_EXTRACTED MATERIAL:_
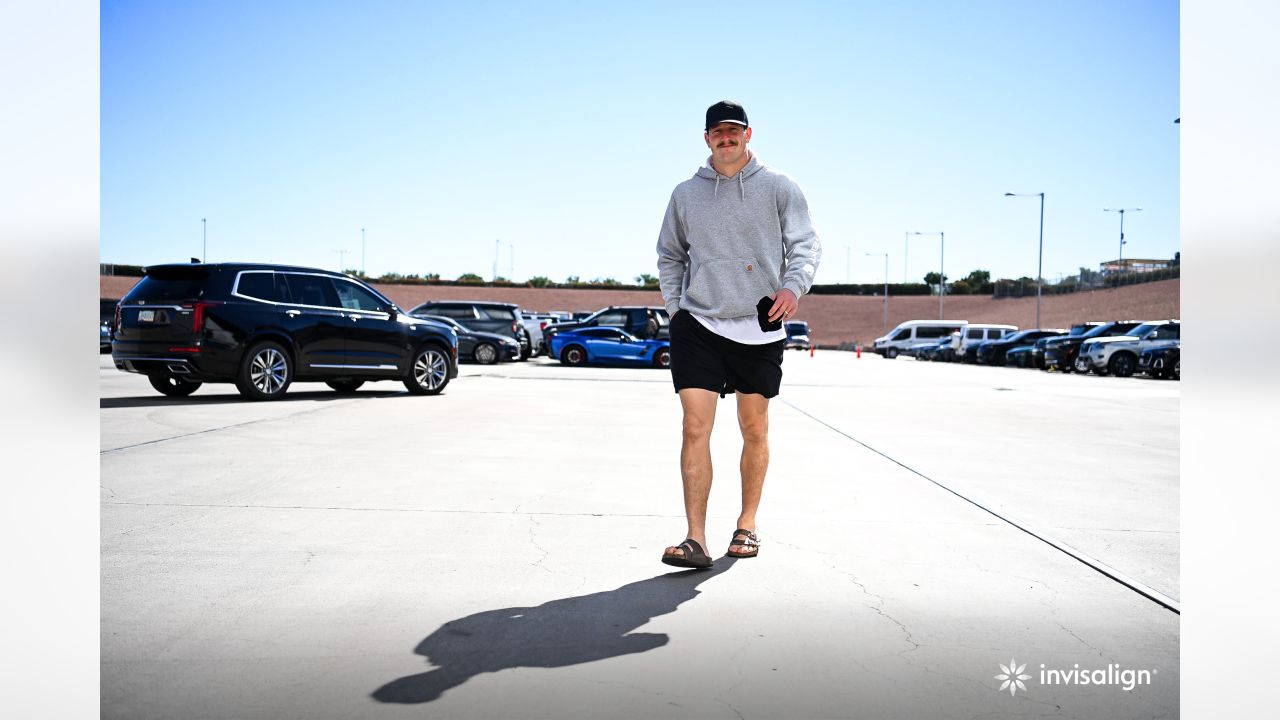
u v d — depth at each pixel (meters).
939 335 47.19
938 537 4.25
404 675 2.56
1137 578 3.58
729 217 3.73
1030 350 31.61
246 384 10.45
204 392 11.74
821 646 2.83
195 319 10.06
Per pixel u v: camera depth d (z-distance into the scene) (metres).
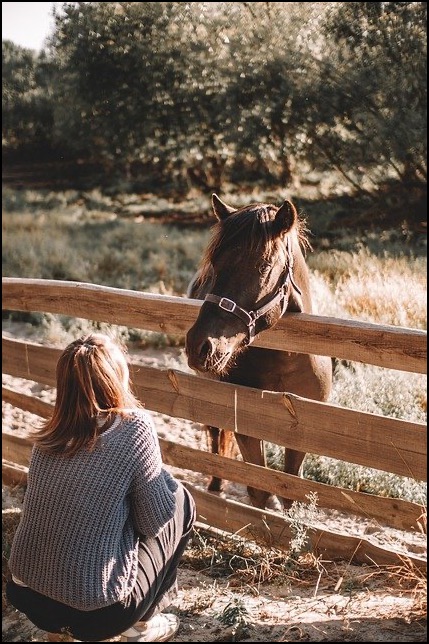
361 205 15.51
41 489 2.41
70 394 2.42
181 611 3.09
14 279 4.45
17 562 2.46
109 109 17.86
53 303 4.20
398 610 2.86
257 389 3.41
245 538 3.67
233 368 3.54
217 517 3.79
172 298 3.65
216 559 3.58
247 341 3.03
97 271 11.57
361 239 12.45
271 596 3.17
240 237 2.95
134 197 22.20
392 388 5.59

_PROBLEM TO WORK ON:_
Take the listing above and retype it exactly. Its pictures are to be omitted.

_THE COMPLETED TASK:_
u v d — depth at each pixel (meters).
939 335 47.19
938 537 4.25
404 675 2.56
1137 578 3.58
729 217 3.73
1030 350 31.61
246 384 10.45
204 392 11.74
821 646 2.83
195 319 10.06
Per pixel u v: camera depth d (z-distance into the scene) (metres).
361 205 15.51
41 489 2.41
70 394 2.42
181 611 3.09
14 279 4.45
17 562 2.46
109 109 17.86
53 303 4.20
398 610 2.86
257 389 3.41
245 538 3.67
233 368 3.54
217 517 3.79
172 298 3.65
216 559 3.58
247 341 3.03
97 271 11.57
361 239 12.45
271 596 3.17
240 237 2.95
134 197 22.20
392 388 5.59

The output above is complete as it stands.